━━━━━ FRAGMENTO DE TEXTO

Por Jorge Scherman Filer
Han pasado tantos años, tantos, desde que me enamoré la primera vez. Mentira. Me infatué. En 1969, o por ahí; apenas tenía catorce años. Ni idea sabía qué era el amor y sus vericuetos.
Un adolescente que deambulaba en los veranos por las Rocas de Santo Domingo. Un cuico sin saberlo en esos días, pues era heredero de inmigrantes judíos a quienes nos daban la espalda. Más bien nos ignoraban porque no pertenecíamos a ningún círculo de poder.
¿Cómo no acordarme de aquellos vecinos? Jugaban golf, andaban a caballo vestidos comme il fault… sus apellidos vinosos y extranjeros (como los míos). Ohh… sus apellidos de mierda mientras pasaban calle abajo montados elegantísimos alazanes camino al Club Ecuestre. Y los domingos, claro que en auto a pie, a la misa en la hermosa iglesia a reverenciar a Jesús, al Jesús que nosotros habíamos matado a pesar de que era judío, un exégeta de marca mayor. Nuestro Sócrates, como dice Harold Bloom. Si es que el llamado Jesús histórico alguna vez existió.

━━━━━━━━━━

§ **TAREA**
Extrae sin cambios, del texto sobre los veranos en las Rocas de Santo Domingo, la parte que empieza con las palabras que contienen "Un adolescente que" y termina con "alguna vez existió.".

━━━━━ LOS DATOS

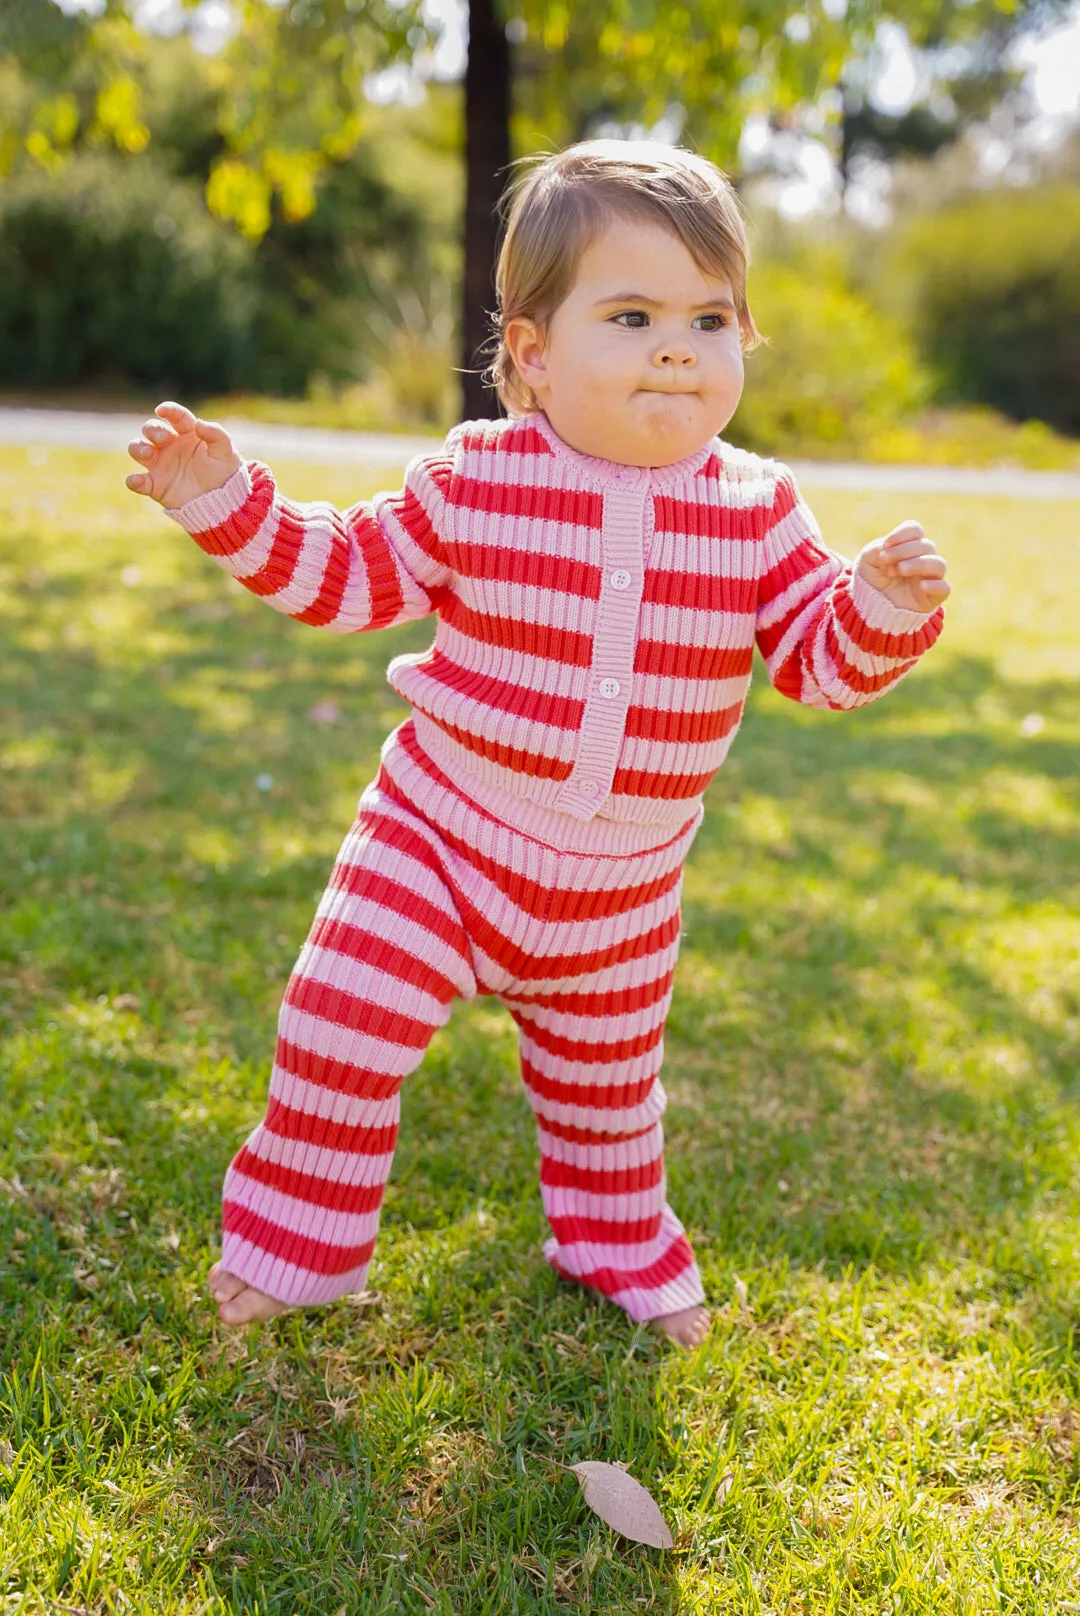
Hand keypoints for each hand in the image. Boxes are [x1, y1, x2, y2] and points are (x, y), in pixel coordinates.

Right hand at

━━━━━━━━━━

§ **RESPUESTA**
Un adolescente que deambulaba en los veranos por las Rocas de Santo Domingo. Un cuico sin saberlo en esos días, pues era heredero de inmigrantes judíos a quienes nos daban la espalda. Más bien nos ignoraban porque no pertenecíamos a ningún círculo de poder.
¿Cómo no acordarme de aquellos vecinos? Jugaban golf, andaban a caballo vestidos comme il fault… sus apellidos vinosos y extranjeros (como los míos). Ohh… sus apellidos de mierda mientras pasaban calle abajo montados elegantísimos alazanes camino al Club Ecuestre. Y los domingos, claro que en auto a pie, a la misa en la hermosa iglesia a reverenciar a Jesús, al Jesús que nosotros habíamos matado a pesar de que era judío, un exégeta de marca mayor. Nuestro Sócrates, como dice Harold Bloom. Si es que el llamado Jesús histórico alguna vez existió.